Bei Verkehrsunfällen mit ausländischem Bezug ist immer zu unterscheiden zwischen dem anwendbaren materiellen Recht (Schadensersatzpositionen) und dem geltenden Prozessrecht (Gerichtszuständigkeit im Fall einer Klage).

Es sind folgende Konstellationen denkbar:

  • Unfall im Ausland, die Unfallbeteiligten sind Inländer:

    In Fällen dieser Art gilt ausnahmsweise nicht der Ort des Schadenseintritts, sondern deutsches Schadensrecht (BGH, Urteil v. 7.7.1992, VI ZR 1/92). Voraussetzung dafür ist, dass beide Fahrzeuge in Deutschland zugelassen und versichert sind und beide Unfallbeteiligte in Deutschland ihren gewöhnlichen Aufenthalt haben (Art. 4 Abs. 2 Rom II-Verordnung verdrängt die Unfallort-Grundregel nach Art. 4 Abs. 1 Rom II-Verordnung). Bei der Unfallregulierung ist allerdings das ausländische materielle Straßenverkehrsrecht anzuwenden. Eine Einsichtnahme in die Ermittlungsakten kann über Botschaften und Konsulate erfolgen.

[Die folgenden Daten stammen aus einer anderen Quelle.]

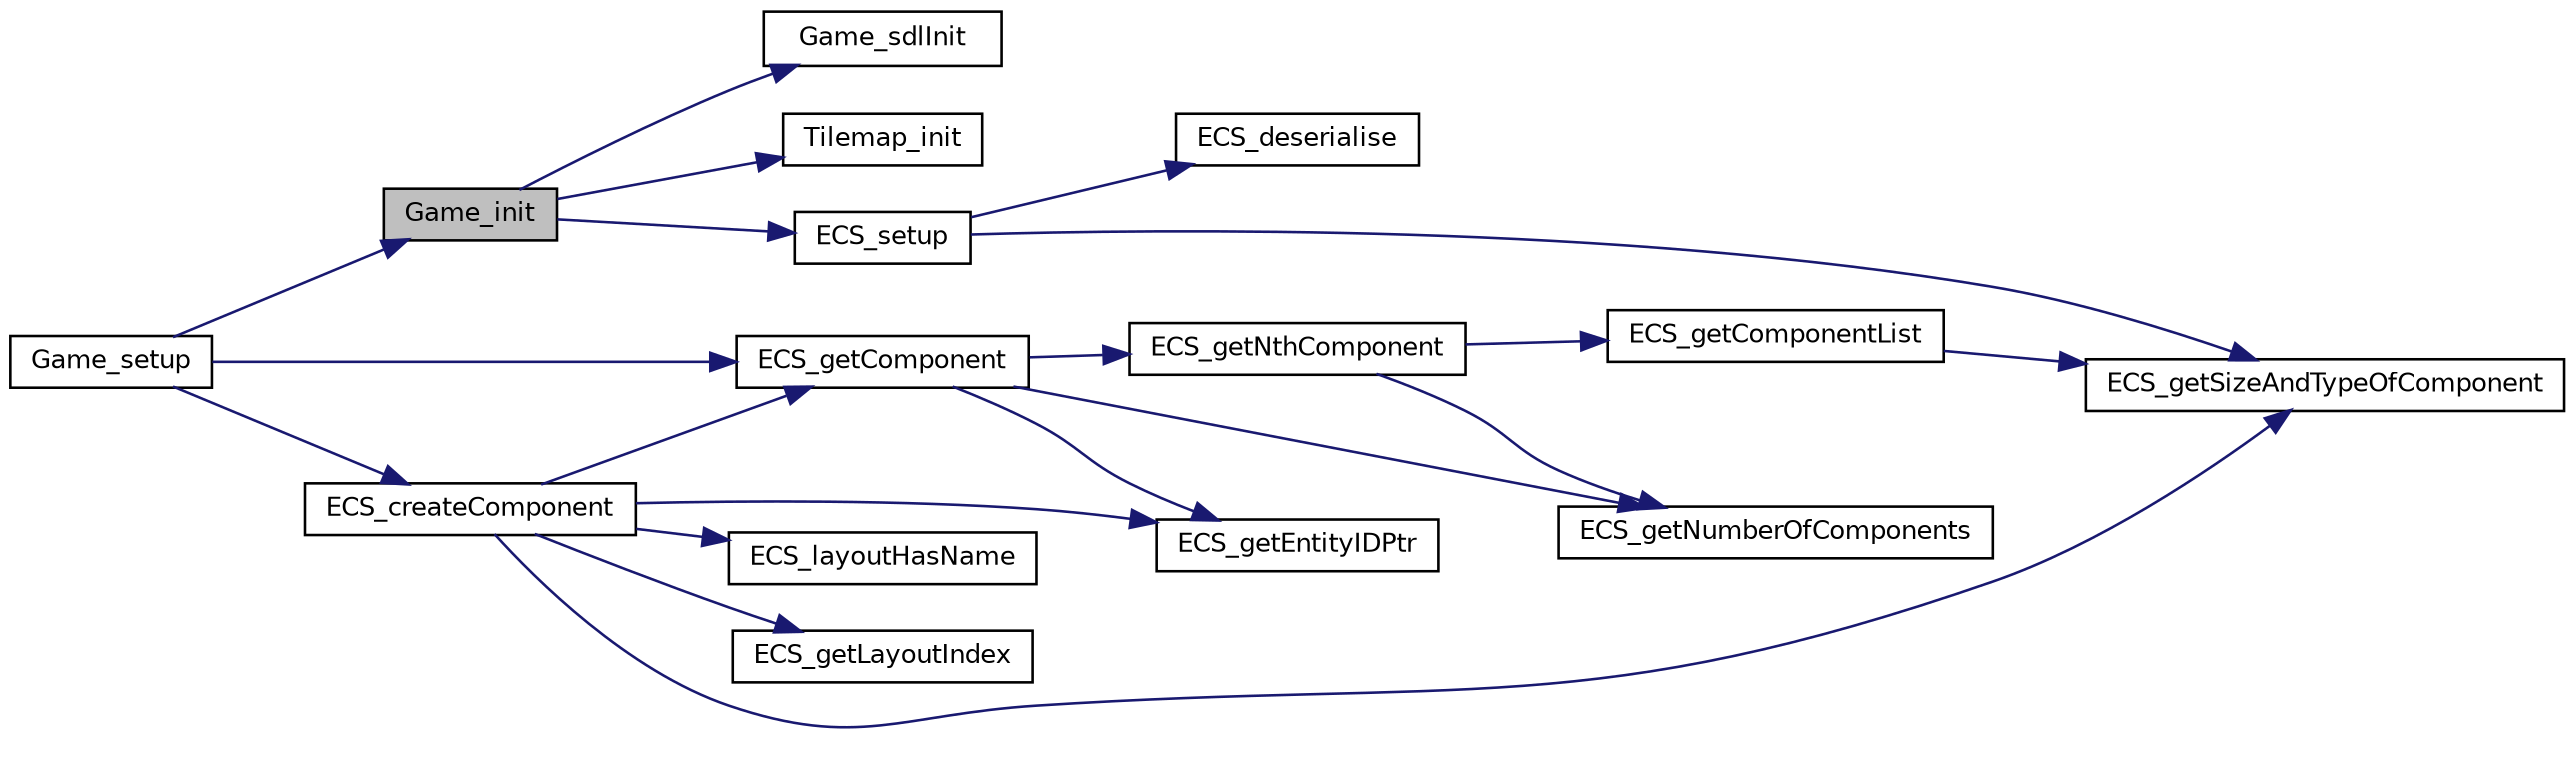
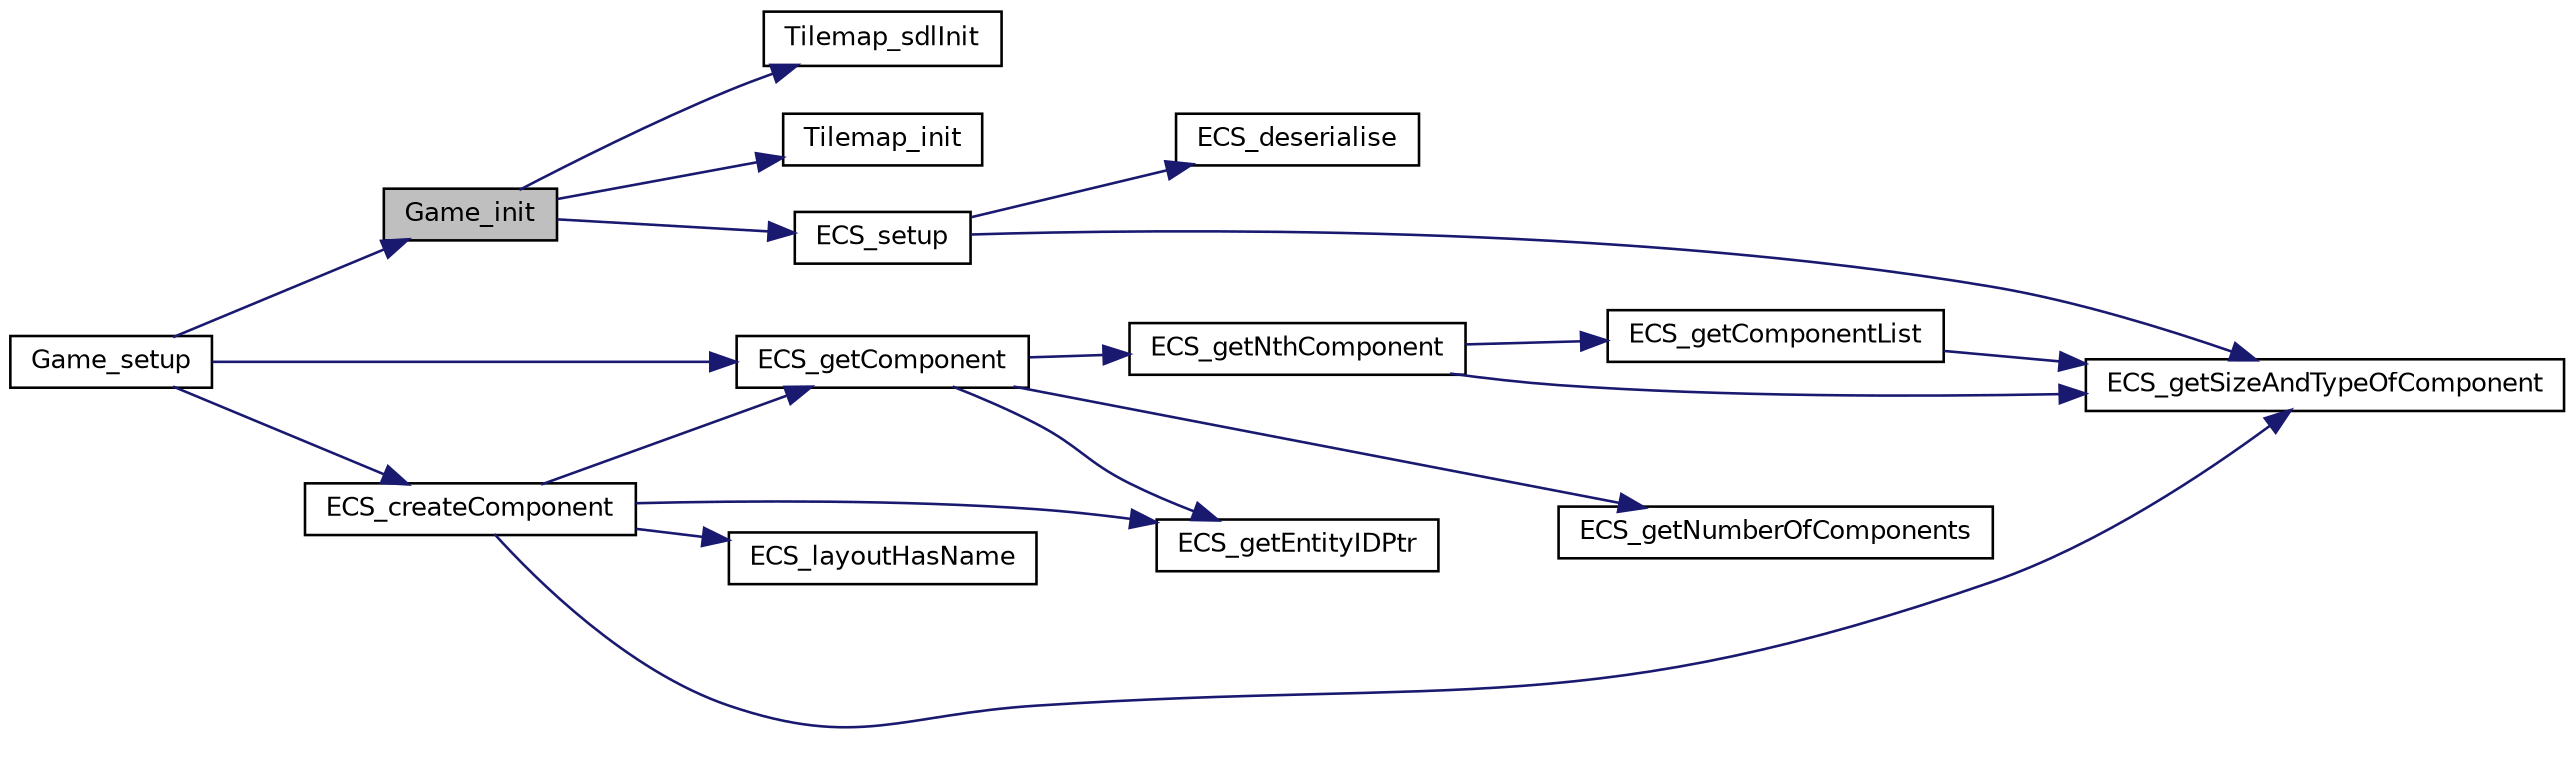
  digraph {
    rankdir=LR
    node [color=black fillcolor=white fontname=Helvetica fontsize=10 shape=record style=filled]
    edge [color=midnightblue fontname=Helvetica fontsize=10 labelfontname=Helvetica labelfontsize=10 style=solid]
    n1 [fillcolor=grey75 fontcolor=black height=0.2 label=Game_init width=0.4]
    n2 [height=0.2 label=ECS_setup width=0.4]
-   n3 [height=0.2 label=Game_sdlInit width=0.4]
+   n3 [height=0.2 label=Tilemap_sdlInit width=0.4]
    n4 [height=0.2 label=Tilemap_init width=0.4]
    n5 [height=0.2 label=ECS_deserialise width=0.4]
    n6 [height=0.2 label=ECS_getSizeAndTypeOfComponent width=0.4]
    n7 [height=0.2 label=Game_setup width=0.4]
    n8 [height=0.2 label=ECS_createComponent width=0.4]
    n9 [height=0.2 label=ECS_getComponent width=0.4]
    n10 [height=0.2 label=ECS_getEntityIDPtr width=0.4]
-   n11 [height=0.2 label=ECS_getLayoutIndex width=0.4]
    n12 [height=0.2 label=ECS_layoutHasName width=0.4]
    n13 [height=0.2 label=ECS_getNthComponent width=0.4]
    n14 [height=0.2 label=ECS_getNumberOfComponents width=0.4]
    n15 [height=0.2 label=ECS_getComponentList width=0.4]
    n1 -> n2
    n1 -> n3
    n1 -> n4
    n2 -> n5
    n2 -> n6
    n7 -> n1
    n7 -> n8
    n7 -> n9
    n8 -> n6
    n8 -> n9
    n8 -> n10
-   n8 -> n11
    n8 -> n12
    n9 -> n10
    n9 -> n13
    n9 -> n14
-   n13 -> n14
+   n13 -> n6
    n13 -> n15
    n15 -> n6
  }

  • Unfall im Ausland, der Unfallgegner ist Ausländer:

    In diesen Fällen gilt das ausländische Schadensrecht sowie das ausländische materielle Straßenverkehrsrecht. Das wirkt sich insbesondere auf die möglichen Schadenspositionen aus, die im Einzelfall genau zu prüfen sind. So sind z. B. Rechtsanwaltskosten für die außergerichtliche Geltendmachung oder Wertminderung nur selten anerkannte Schadenspositionen, dagegen wird oft die Mehrwertsteuer auch bei fiktiver Abrechnung erstattet.

    Für die Schadensregulierung ist grundsätzlich die ausländische Versicherung zuständig. Die Ansprüche sind entweder direkt bei dieser ausländischen Versicherung geltend zu machen oder bei einem deutschen Regulierungsbeauftragten dieser Versicherung. Zumindest die europäischen ausländischen Versicherungen verfügen über deutsche Regulierungsbeauftragte. Dies können entweder deutsche Versicherungsgesellschaften sein, mit denen kooperiert wird, oder gesonderte Schadenregulierer (z. B. AVUS GmbH, DEKRA Claims Services GmbH, InterEurope AG). Die Rechtsschutzversicherungen übernehmen in der Regel die Rechtsanwaltsgebühren. Wurde ein Rechtsanwalt im Ausland beauftragt, übernimmt die Rechtsschutzversicherung regelmäßig diese Kosten zzgl. der Kosten des inländischen Rechtsanwalts in Höhe der Gebühren eines Verkehrsanwalts (VV Nr. 3400 RVG). Bei der Geltendmachung von Ansprüchen im Inland beim Regulierungsbeauftragten werden die regulären Rechtsanwaltskosten übernommen. Für die Anwendung ausländischen Schadensrechts kann anstelle der Geschäftsgebühr von 1,3 (VV Nr. 2300 RVG) auch eine höhere Gebühr (z. B. 1,8) in Ansatz gebracht werden.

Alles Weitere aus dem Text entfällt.